■ **PROBLEM TO SOLVE**: Copy each line of the records below that contains the string "text". Case counts.

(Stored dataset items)

□ □ □ □

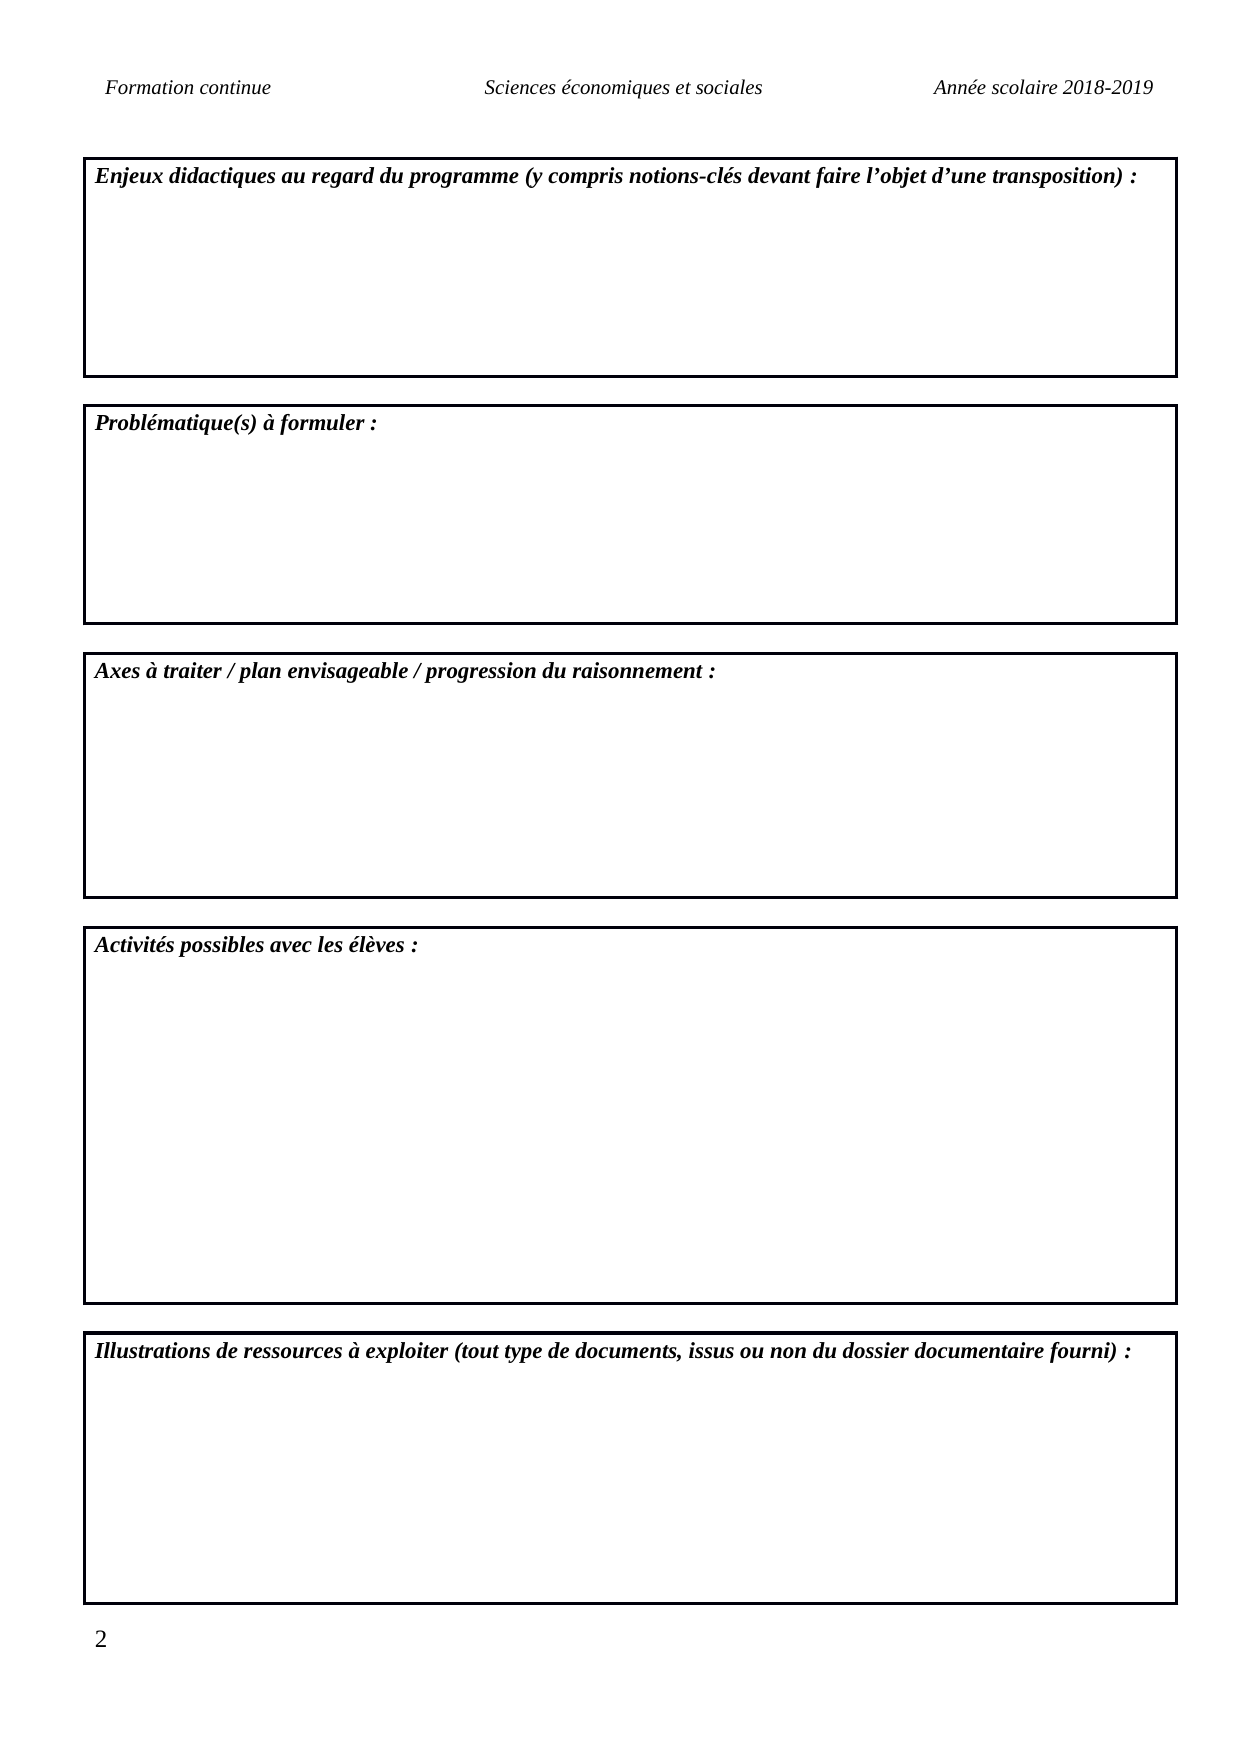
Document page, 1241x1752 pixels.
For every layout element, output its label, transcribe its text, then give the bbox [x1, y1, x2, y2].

text Enjeux didactiques au regard du programme (y compris notions-clés devant faire l’objet d’une transposition) : [86, 160, 1175, 188]
text Problématique(s) à formuler : [86, 407, 1175, 436]
text Axes à traiter / plan envisageable / progression du raisonnement : [86, 655, 1175, 683]
text Illustrations de ressources à exploiter (tout type de documents, issus ou non du dossier documentaire fourni) : [86, 1335, 1175, 1363]
text Activités possibles avec les élèves : [86, 929, 1175, 957]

□ □ □ □

■ **CORRECT ANSWER**:
For every layout element, output its label, transcribe its text, then give the bbox [x1, y1, x2, y2].
text Enjeux didactiques au regard du programme (y compris notions-clés devant faire l’objet d’une transposition) : [86, 160, 1175, 188]
text Problématique(s) à formuler : [86, 407, 1175, 436]
text Axes à traiter / plan envisageable / progression du raisonnement : [86, 655, 1175, 683]
text Illustrations de ressources à exploiter (tout type de documents, issus ou non du dossier documentaire fourni) : [86, 1335, 1175, 1363]
text Activités possibles avec les élèves : [86, 929, 1175, 957]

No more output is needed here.